- Work request -
Would you return the full listing exactly, with nothing altered?

- Dataset records -
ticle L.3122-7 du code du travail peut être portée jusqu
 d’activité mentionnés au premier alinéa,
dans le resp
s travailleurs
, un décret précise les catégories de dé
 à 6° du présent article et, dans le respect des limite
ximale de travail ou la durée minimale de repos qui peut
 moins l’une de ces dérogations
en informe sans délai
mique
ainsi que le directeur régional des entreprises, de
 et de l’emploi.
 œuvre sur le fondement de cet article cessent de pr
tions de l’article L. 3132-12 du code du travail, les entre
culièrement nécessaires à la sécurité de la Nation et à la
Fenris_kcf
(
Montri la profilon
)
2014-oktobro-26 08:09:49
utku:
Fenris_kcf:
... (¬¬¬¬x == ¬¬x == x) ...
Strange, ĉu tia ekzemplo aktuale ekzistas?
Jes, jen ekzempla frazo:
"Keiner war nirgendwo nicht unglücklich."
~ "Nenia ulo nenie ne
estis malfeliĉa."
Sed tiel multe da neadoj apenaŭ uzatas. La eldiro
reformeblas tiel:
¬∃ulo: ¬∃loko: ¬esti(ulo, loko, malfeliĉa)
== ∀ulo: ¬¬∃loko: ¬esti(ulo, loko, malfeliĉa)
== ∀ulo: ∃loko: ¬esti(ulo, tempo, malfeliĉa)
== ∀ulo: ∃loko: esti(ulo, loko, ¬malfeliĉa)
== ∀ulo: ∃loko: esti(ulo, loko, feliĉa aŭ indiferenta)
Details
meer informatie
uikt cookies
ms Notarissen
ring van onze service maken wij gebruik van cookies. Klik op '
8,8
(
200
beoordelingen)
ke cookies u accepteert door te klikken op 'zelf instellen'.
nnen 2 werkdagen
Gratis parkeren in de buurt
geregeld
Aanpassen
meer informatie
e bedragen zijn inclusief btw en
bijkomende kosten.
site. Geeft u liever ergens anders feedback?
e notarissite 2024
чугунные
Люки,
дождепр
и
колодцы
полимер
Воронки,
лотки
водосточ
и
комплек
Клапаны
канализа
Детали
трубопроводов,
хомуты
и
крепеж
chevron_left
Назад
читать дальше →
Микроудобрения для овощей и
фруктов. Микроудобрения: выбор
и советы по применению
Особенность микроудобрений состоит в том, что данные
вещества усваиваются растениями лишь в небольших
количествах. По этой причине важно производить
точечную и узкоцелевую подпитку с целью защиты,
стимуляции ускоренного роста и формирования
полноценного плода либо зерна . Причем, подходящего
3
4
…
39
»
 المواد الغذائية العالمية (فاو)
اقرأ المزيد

- Your response -
ticle L.3122-7 du code du travail peut être portée jusqu
 d’activité mentionnés au premier alinéa,
dans le resp
s travailleurs
, un décret précise les catégories de dé
 à 6° du présent article et, dans le respect des limite
ximale de travail ou la durée minimale de repos qui peut
 moins l’une de ces dérogations
en informe sans délai
mique
ainsi que le directeur régional des entreprises, de
 et de l’emploi.
 œuvre sur le fondement de cet article cessent de pr
tions de l’article L. 3132-12 du code du travail, les entre
culièrement nécessaires à la sécurité de la Nation et à la
Fenris_kcf
(
Montri la profilon
)
2014-oktobro-26 08:09:49
utku:
Fenris_kcf:
... (¬¬¬¬x == ¬¬x == x) ...
Strange, ĉu tia ekzemplo aktuale ekzistas?
Jes, jen ekzempla frazo:
"Keiner war nirgendwo nicht unglücklich."
~ "Nenia ulo nenie ne
estis malfeliĉa."
Sed tiel multe da neadoj apenaŭ uzatas. La eldiro
reformeblas tiel:
¬∃ulo: ¬∃loko: ¬esti(ulo, loko, malfeliĉa)
== ∀ulo: ¬¬∃loko: ¬esti(ulo, loko, malfeliĉa)
== ∀ulo: ∃loko: ¬esti(ulo, tempo, malfeliĉa)
== ∀ulo: ∃loko: esti(ulo, loko, ¬malfeliĉa)
== ∀ulo: ∃loko: esti(ulo, loko, feliĉa aŭ indiferenta)
Details
meer informatie
uikt cookies
ms Notarissen
ring van onze service maken wij gebruik van cookies. Klik op '
8,8
(
200
beoordelingen)
ke cookies u accepteert door te klikken op 'zelf instellen'.
nnen 2 werkdagen
Gratis parkeren in de buurt
geregeld
Aanpassen
meer informatie
e bedragen zijn inclusief btw en
bijkomende kosten.
site. Geeft u liever ergens anders feedback?
e notarissite 2024
чугунные
Люки,
дождепр
и
колодцы
полимер
Воронки,
лотки
водосточ
и
комплек
Клапаны
канализа
Детали
трубопроводов,
хомуты
и
крепеж
chevron_left
Назад
читать дальше →
Микроудобрения для овощей и
фруктов. Микроудобрения: выбор
и советы по применению
Особенность микроудобрений состоит в том, что данные
вещества усваиваются растениями лишь в небольших
количествах. По этой причине важно производить
точечную и узкоцелевую подпитку с целью защиты,
стимуляции ускоренного роста и формирования
полноценного плода либо зерна . Причем, подходящего
3
4
…
39
»
 المواد الغذائية العالمية (فاو)
اقرأ المزيد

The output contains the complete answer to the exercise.